─── Given data ───
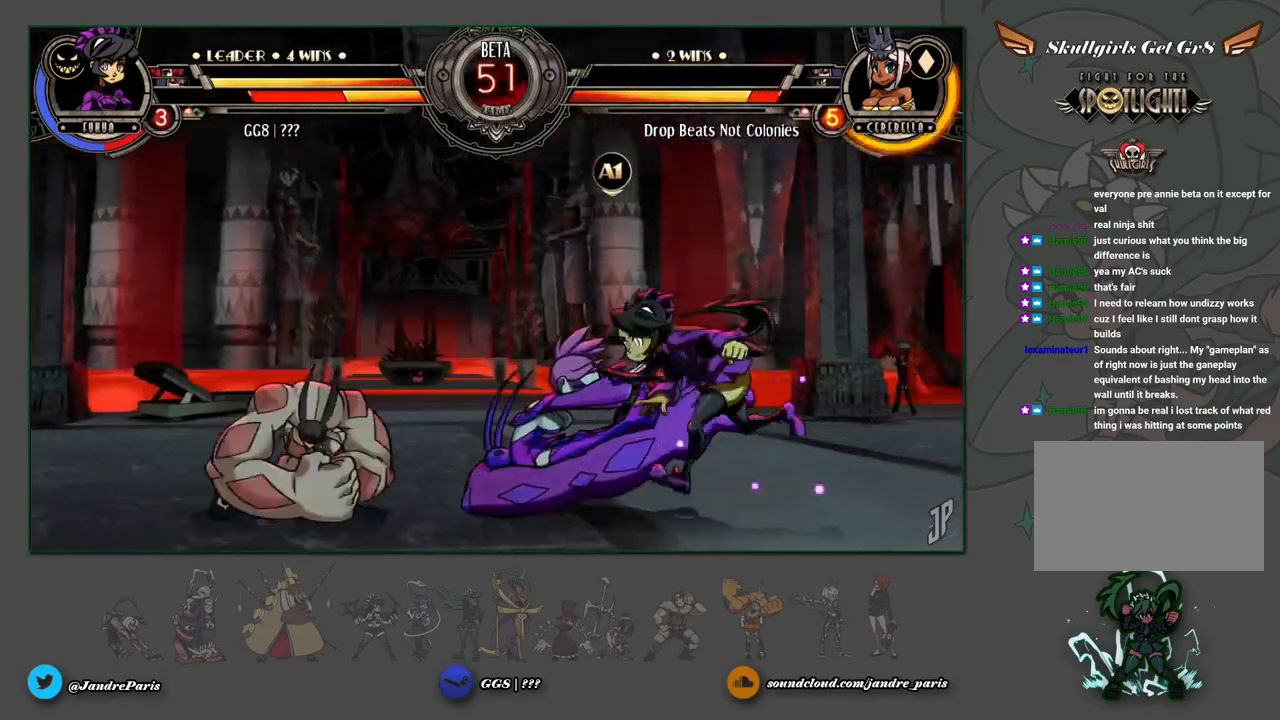
{"buttons": [], "left_stick": "center", "events": [[150, "R1", "down"], [150, "left_stick", "down"], [217, "R1", "up"], [400, "R2", "down"], [417, "left_stick", "center"], [450, "R2", "up"]]}
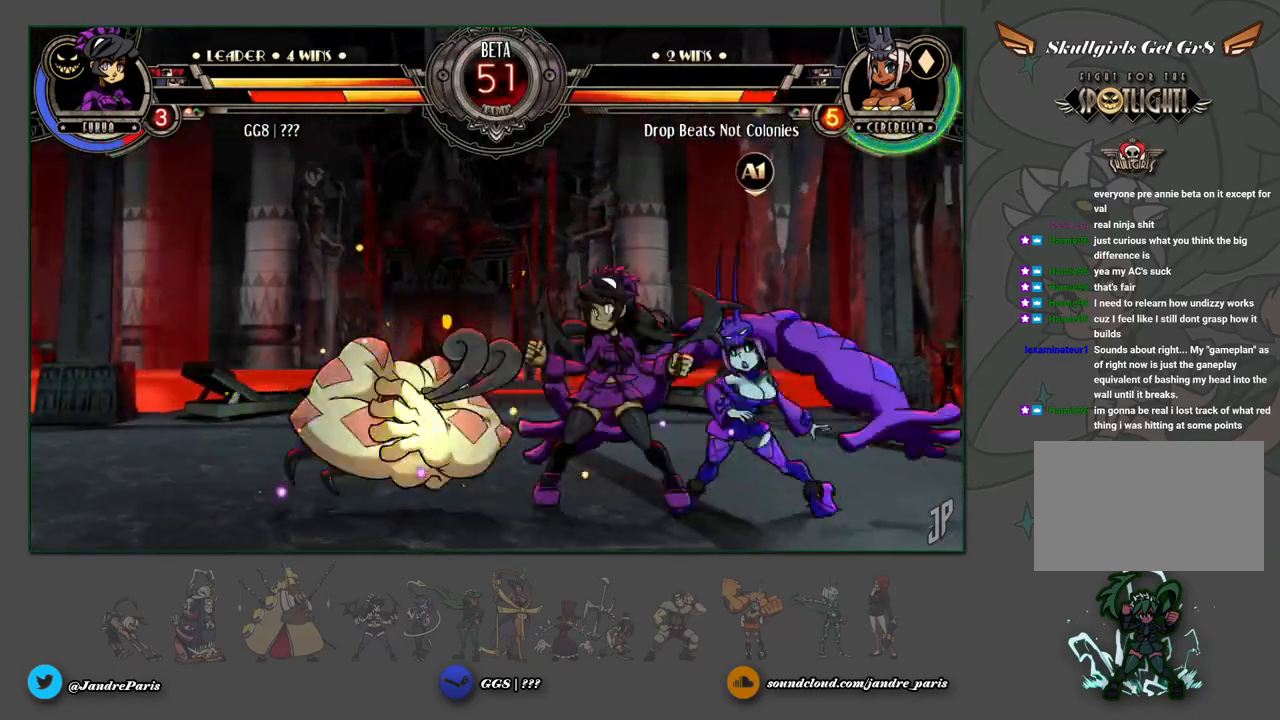
{"buttons": [], "left_stick": "down", "events": [[483, "left_stick", "down"]]}
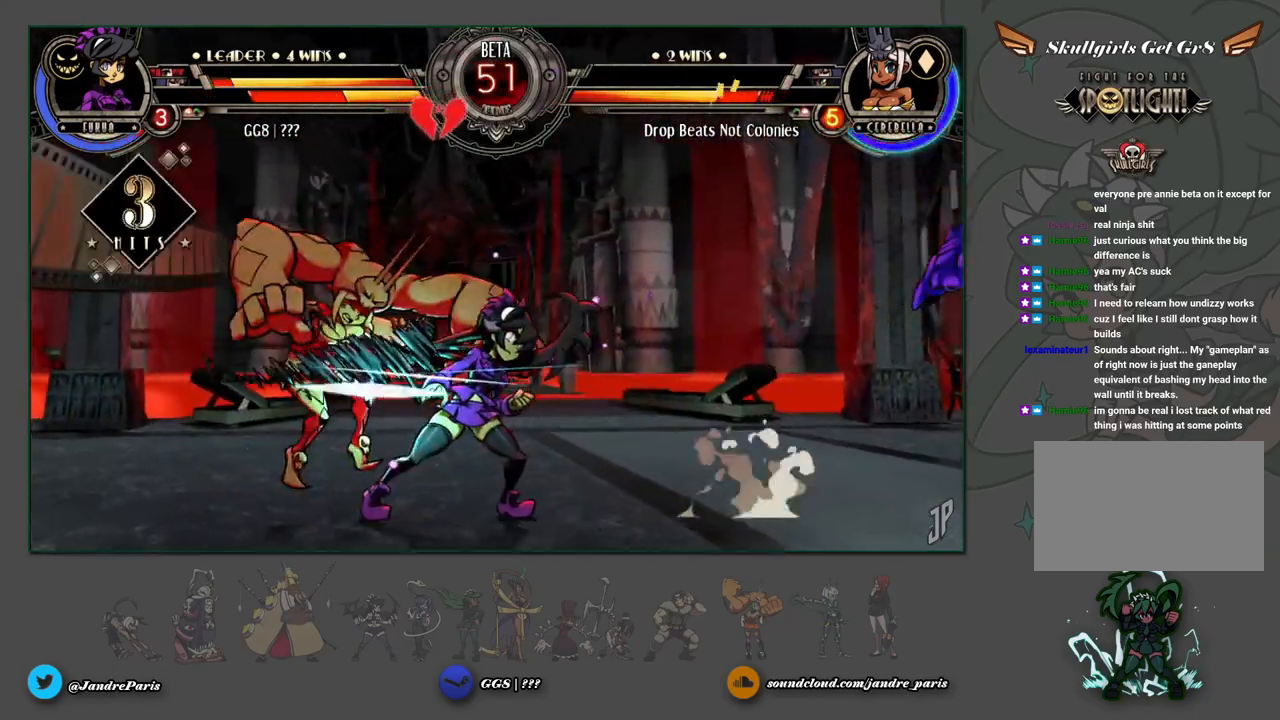
{"buttons": [], "left_stick": "center", "events": [[133, "SQUARE", "down"], [133, "TRIANGLE", "down"], [150, "left_stick", "center"], [183, "SQUARE", "up"], [183, "TRIANGLE", "up"]]}
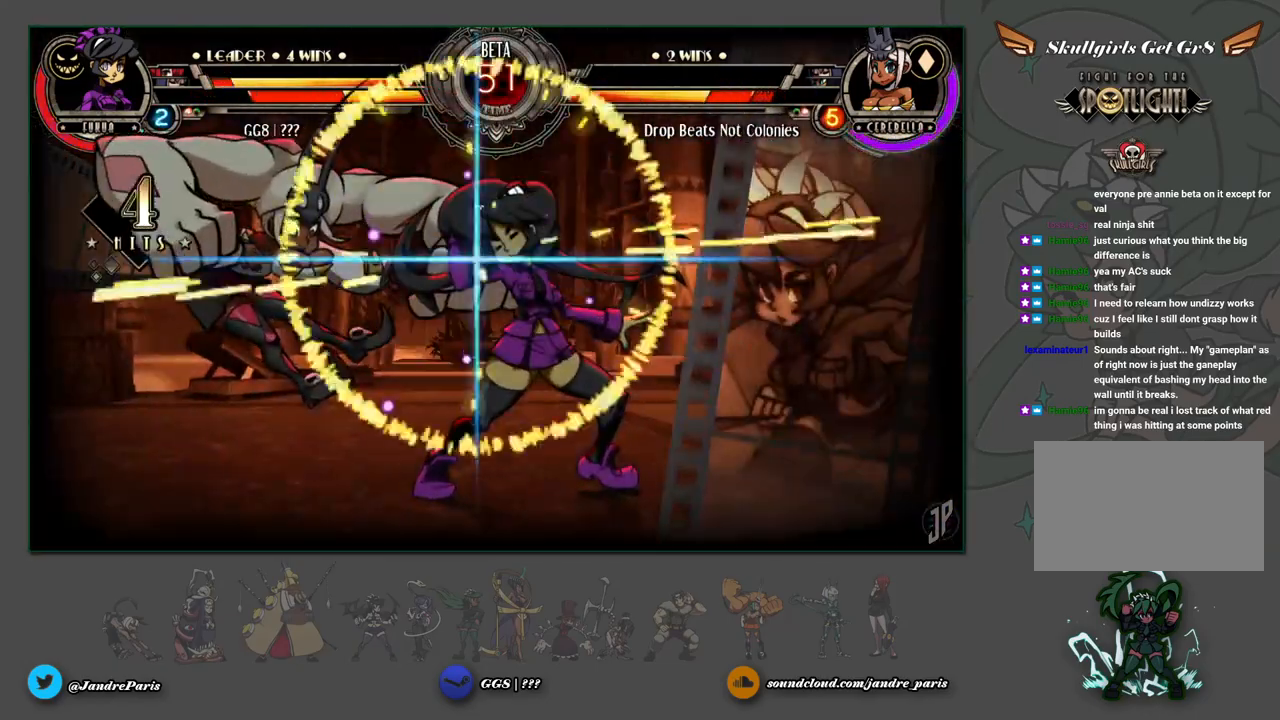
{"buttons": [], "left_stick": "center", "events": []}
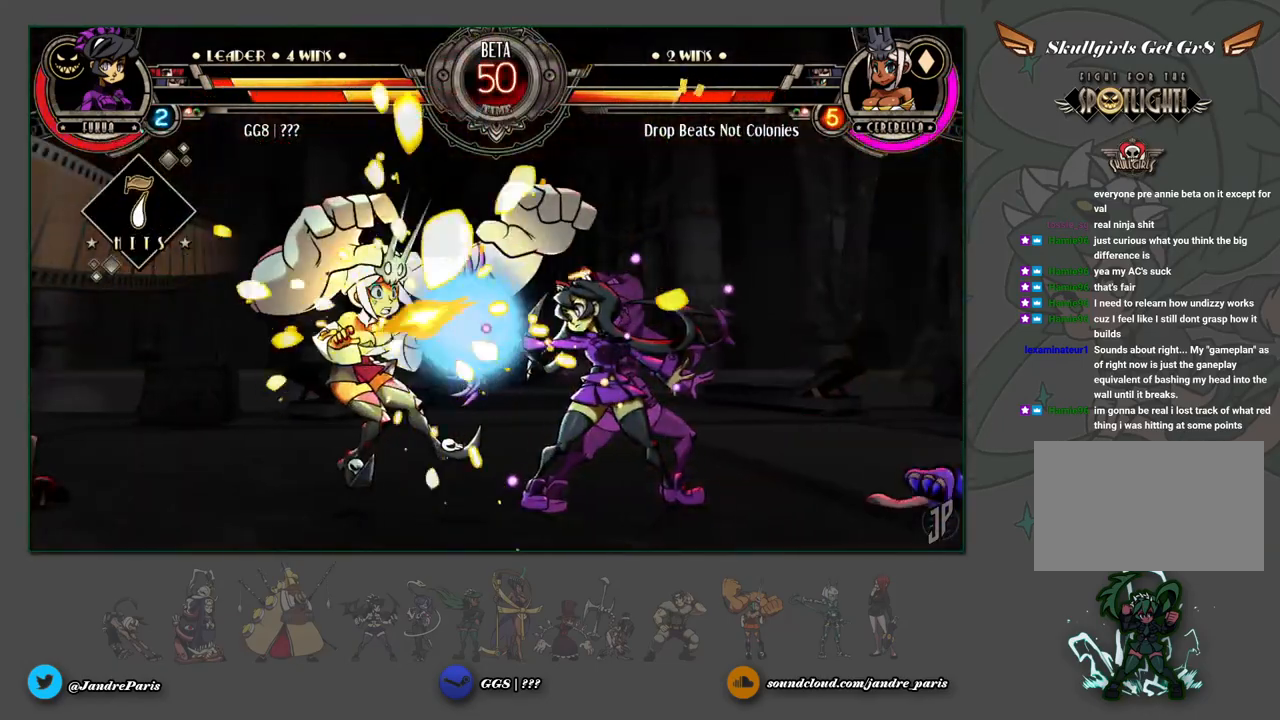
{"buttons": [], "left_stick": "center", "events": [[450, "left_stick", "left"], [500, "left_stick", "center"]]}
───
Problem description => Count the lines above holding "down". Give only the number.

Answer space => 3